1. Preheat the oven to 160C/325F/Gas 3.
2. Heat one tablespoon of olive oil with the butter in an ovenproof casserole until hot.
3. Place the lamb into a large bowl, sprinkle over the seasoned flour and mix well. Tip half of the lamb pieces into the casserole and cook, stirring frequently, until browned all over. Remove with a slotted spoon to a plate and repeat with the remaining meat, then remove the second batch of meat to a plate.
4. Add another tablespoon of oil to the casserole and gently fry the onion, leeks and garlic until softened.
5. Return the meat to the casserole along with the rosemary, wine and stock. Bring to the boil, then cover with a lid and transfer to the oven. Cook for about an hour, stirring once halfway through the cooking time.
6. Remove the casserole from the oven and discard the rosemary sprigs. Increase the oven temperature to 190C/375F/Gas 5.
7. Place the black pudding slices on top of the stew, overlapping slightly. Brush the slices with a little olive oil, then return to the oven and cook, uncovered, for about 30 minutes, or until the stew is bubbling and the topping is crisp.
8. Serve at once with Rumbledethumps and a green vegetable.


Seven-cup Pudding with Butterscotch Sauce

Serves 6
Preparation time less than 30 mins
Cooking time over 2 hours

By Sue Lawrence

Non-Scots might eat this with some custard or cream, but I would inundate it with custard, cream - and (don't forget that sweet tooth of ours!) a scoop of best-quality ice-cream.

For the pudding (use a regular 300ml/10fl oz coffee mug for the measurements)
1 mug raisins
1 mug sultanas
1 mug self-raising flour
1 mug shredded suet
1 mug fresh breadcrumbs
1 mug light muscovado sugar
1 level tsp ground cinnamon
1 heaped tsp ground mixed spice
1 mug whole milk
1 medium free-range egg, beaten
butter, for greasing
For the butterscotch sauce
75g/2¾oz light muscovado sugar
50g/2oz butter
150ml/5fl oz double cream
few drops vanilla extract
crème fraîche, to serve

1. For the pudding, place the first six mugfuls of ingredients into a bowl with the spices and mix well.
2. Add the milk and beaten egg and mix well.
3. Grease a 1 litre/1¾ pint pudding basin with butter, then pour the pudding mixture into the basin.
4. Cover with baking paper or foil, then place into a steamer set over a pan of simmering water and cook for about 2½ hours, or until cooked through.
5. For the butterscotch sauce, place all the sauce ingredients (not the crème fraîche) into a pan and heat gently until the sugar dissolves.
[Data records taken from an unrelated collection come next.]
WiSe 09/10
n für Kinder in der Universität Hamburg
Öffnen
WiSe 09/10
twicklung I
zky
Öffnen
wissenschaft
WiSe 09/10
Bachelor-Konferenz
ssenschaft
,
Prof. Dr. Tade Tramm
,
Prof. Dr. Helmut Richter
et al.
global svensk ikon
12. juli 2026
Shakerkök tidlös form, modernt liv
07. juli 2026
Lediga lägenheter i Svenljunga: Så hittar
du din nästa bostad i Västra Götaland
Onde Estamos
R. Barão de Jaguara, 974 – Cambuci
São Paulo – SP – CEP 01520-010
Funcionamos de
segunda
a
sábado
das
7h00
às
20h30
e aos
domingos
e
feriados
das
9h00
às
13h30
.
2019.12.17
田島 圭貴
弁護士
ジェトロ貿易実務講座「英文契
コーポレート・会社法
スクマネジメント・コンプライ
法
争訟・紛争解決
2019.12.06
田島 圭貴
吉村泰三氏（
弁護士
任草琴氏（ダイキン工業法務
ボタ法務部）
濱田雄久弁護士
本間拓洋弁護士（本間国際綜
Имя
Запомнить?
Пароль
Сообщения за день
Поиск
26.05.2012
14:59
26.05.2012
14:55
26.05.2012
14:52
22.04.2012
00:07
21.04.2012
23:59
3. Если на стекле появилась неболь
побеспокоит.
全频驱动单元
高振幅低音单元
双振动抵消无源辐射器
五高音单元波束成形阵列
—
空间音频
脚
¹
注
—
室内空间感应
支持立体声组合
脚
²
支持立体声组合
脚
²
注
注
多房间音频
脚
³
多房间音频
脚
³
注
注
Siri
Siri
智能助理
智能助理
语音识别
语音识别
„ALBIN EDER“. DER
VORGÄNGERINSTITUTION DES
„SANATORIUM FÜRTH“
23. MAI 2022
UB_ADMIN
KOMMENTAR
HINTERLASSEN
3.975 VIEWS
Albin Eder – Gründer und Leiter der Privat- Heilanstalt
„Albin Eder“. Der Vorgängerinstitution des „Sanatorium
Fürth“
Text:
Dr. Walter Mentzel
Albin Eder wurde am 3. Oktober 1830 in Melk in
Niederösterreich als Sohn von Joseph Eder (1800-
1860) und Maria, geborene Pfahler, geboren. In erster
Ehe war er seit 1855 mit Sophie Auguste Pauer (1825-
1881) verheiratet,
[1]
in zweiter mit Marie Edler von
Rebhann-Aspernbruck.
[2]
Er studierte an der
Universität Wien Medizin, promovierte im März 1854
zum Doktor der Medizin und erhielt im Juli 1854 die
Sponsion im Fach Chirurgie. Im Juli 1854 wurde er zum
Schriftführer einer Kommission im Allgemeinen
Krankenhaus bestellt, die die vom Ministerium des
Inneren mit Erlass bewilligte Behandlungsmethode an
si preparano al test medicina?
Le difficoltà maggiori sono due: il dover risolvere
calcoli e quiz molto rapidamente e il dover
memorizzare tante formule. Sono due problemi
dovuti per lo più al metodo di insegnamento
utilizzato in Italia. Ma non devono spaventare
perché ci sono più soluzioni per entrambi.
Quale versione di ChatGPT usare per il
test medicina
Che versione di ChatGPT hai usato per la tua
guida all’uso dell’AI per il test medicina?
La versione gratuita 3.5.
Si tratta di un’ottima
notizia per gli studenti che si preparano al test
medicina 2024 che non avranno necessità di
Bring to the boil and boil for three minutes, stirring frequently, until thickened and smooth.
6. To serve, turn the pudding out onto a serving plate and serve with the butterscotch sauce and crème fraîche.


So there you have a different custom. My Mom would be proud! I'll tip a glass for you, Pop! Cheers! (There's a hot link for some information at the title.)